Preserve History at Independence Park
William C. Kashatus
November 17, 1995
“Philadelphia is a pleasant city with a rich history,” wrote Nathaniel Willis in the Nov. 21, 1831, issue of the United States Gazette. “Everything is well-conditioned and cared for. If any fault could be found it would be that of too much regularity and too nice precision.”
Too bad Willis isn’t still around to serve as a city planner. He might be able to temper the current obsession with regularity and precision in the plans for Independence Mall. Perhaps then, the National Park Service (NPS) and the city planners would allow Philadelphia’s history to sell itself instead of compromising it with glitzy new buildings.
In her work, Independence: The Creation of a National Park, Constance Greiff suggests that the quest for regularity and precision has haunted Independence National Historical Park since its creation in 1951. The original park design was essentially the brainchild of the NPS and a committee composed of then-city planner Edmund Bacon, leading citizens and preservationists. Their objective was “to create an open park which captured the ambience of 18th century Philadelphia in the midst of a modern city.” Their thinking was shaped by “the wish to impose order on a grand scale.”
Most of the buildings that had no significance to Philadelphia’s 18th century history were demolished and malls were established north and east of Independence Mall so that the remaining historic structures could be displayed like individual gems in a green oasis of lawns and trees.
Reconstruction was generally accepted as long as it served the purposes of interpretation and the documentation of the historic appearance of the building was adequate.
But regularity and precision came at a price. Much of the city’s historic fabric was destroyed by demolishing 19th-century buildings in order to create an artificial vision of 18th-century Philadelphia. While the major historical structures that comprise the park today were handled with care, the general design compromised the historical integrity of the city itself.

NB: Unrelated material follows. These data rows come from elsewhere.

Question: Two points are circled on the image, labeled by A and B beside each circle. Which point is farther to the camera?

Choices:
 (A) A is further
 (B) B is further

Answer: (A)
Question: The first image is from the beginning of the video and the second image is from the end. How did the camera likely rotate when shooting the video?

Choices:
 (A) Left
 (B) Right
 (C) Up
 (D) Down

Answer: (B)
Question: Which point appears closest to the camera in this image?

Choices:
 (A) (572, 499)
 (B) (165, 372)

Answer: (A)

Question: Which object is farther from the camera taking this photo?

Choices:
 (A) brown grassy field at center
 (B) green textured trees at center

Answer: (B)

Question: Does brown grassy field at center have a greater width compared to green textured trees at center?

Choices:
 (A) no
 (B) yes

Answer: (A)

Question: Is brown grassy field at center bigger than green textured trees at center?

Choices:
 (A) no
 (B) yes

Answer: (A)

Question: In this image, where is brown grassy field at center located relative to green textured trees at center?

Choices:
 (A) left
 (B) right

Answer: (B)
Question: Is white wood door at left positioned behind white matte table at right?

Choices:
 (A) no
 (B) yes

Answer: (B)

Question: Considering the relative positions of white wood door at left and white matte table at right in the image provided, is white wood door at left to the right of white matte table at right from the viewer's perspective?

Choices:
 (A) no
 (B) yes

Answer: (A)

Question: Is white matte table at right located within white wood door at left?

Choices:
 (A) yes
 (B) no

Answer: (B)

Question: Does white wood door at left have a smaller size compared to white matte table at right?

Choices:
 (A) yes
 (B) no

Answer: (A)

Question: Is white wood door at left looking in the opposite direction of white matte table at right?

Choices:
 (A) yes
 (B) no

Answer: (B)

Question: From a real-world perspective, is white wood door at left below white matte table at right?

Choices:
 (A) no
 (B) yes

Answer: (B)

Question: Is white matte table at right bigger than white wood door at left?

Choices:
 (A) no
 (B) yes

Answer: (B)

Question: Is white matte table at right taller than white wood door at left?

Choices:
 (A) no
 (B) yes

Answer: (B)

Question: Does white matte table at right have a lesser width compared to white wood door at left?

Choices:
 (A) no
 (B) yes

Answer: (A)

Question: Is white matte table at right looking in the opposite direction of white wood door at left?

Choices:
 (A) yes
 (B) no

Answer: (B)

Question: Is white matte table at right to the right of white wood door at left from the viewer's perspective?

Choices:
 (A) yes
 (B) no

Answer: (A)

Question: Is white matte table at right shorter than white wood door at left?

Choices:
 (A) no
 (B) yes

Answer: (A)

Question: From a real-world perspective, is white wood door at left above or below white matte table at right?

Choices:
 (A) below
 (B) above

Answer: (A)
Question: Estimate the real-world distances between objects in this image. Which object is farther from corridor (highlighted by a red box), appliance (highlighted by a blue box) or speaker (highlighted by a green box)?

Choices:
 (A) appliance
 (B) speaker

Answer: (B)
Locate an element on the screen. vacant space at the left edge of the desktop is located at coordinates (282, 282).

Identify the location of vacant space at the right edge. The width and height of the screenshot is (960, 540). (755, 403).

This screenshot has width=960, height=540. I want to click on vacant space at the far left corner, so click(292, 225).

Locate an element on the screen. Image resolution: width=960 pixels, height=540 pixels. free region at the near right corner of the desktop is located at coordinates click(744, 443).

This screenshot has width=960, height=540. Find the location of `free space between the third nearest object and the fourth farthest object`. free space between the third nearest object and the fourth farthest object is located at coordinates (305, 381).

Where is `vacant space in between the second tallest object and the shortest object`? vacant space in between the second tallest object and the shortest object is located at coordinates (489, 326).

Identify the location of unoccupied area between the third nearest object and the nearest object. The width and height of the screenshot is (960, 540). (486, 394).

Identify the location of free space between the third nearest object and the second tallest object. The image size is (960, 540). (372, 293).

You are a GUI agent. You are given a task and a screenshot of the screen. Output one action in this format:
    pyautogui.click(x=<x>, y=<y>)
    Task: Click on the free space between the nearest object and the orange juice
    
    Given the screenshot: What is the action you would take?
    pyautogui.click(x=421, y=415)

Hopefully the current generation of planners will benefit from the successes as well as the failures of their predecessors. While the wholesale demolition of historic structures is not a part of either the NPS or city plan to redesign Independence Mall – nor would it be permitted under the National Historic Preservation Act or the National Environmental Act – both proposals seem to contradict the original design of creating an open park in favor of ”appropriately placed” and expensive new buildings.
The city’s ambitious design to turn the three-block mall north of Independence Hall into a world-class tourist attraction complete with a $175 million National Constitution Center is based on the hope that it will generate significant revenue from outside the city and offset Philadelphia’s declining manufacturing base. While the NPS plan differs in the location and scale of the new buildings to be constructed on the mall, it understands the city’s need to sell its history. That is why it’s more modest plan also includes a National Constitution Center as well as a new visitors’ center and a new pavilion for the Liberty Bell. But even this plan will cost upward of $33 million.
Having interpreted the history of Independence Park for many summers, I question whether that money will be well spent. My experience tells me that most visitors only come to see three sites – the Liberty Bell, Independence Hall and Congress Hall. Their visit to historic Philadelphia is over after three hours not because there is little else to see, but because the city’s other historic sites are not well marketed or preserved and because entertainment, dining, lodging and shopping are less expensive outside of the city. Not surprisingly, Reading, Lancaster and, to a lesser degree, King of Prussia inherit Philadelphia’s tourist dollars.
A new Constitution center or an elaborate new visitors’ center will not improve the situation, regardless of their size or location. What is needed is a more meaningful use of the historic structures that already exist and affordable accommodations so that tourists can remain in Philadelphia longer than a few hours.
Why not establish a Constitution center at the First Bank of the United States? Such a site would not only be more cost-effective but also more meaningful than a brand-new, multi-million-dollar building. After all, the Constitution was actually tested there during George Washington’s administration, something that could only serve to inspire those who would visit it. If not there, why not the Second Bank of the United States? The constitutional history made there during Andrew Jackson’s administration should warrant similar consideration.
The millions saved by such a move could easily be invested in historical preservation on the west side of the city. The Fairmount Waterworks, Eastern State Penitentiary and the site of the 1876 Centennial Exhibit are all examples of Philadelphia’s unique 19th century urban history that have been sorely neglected, in spite of the national interest they once commanded.
In many respects, these sites have greater potential to generate revenue than Independence Park because of their proximity to other tourist attractions like the Art Museum and the Franklin Institute. Besides, we seem to forget that while history has always served as the initial drawing card for visitors, significant revenue is only realized by keeping them in the city long enough to shop, enjoy a concert, or take in a ball game.
In other words, the NPS and the city would do better to let Philadelphia’s history – indeed, the nation’s history – sell itself instead of looking for a quick fix that may turn out to be a financial bust. We must continue to draw from the inherent assets of our past rather than losing them amid the fireworks, parades and glitz of more fashionable and expensive buildings.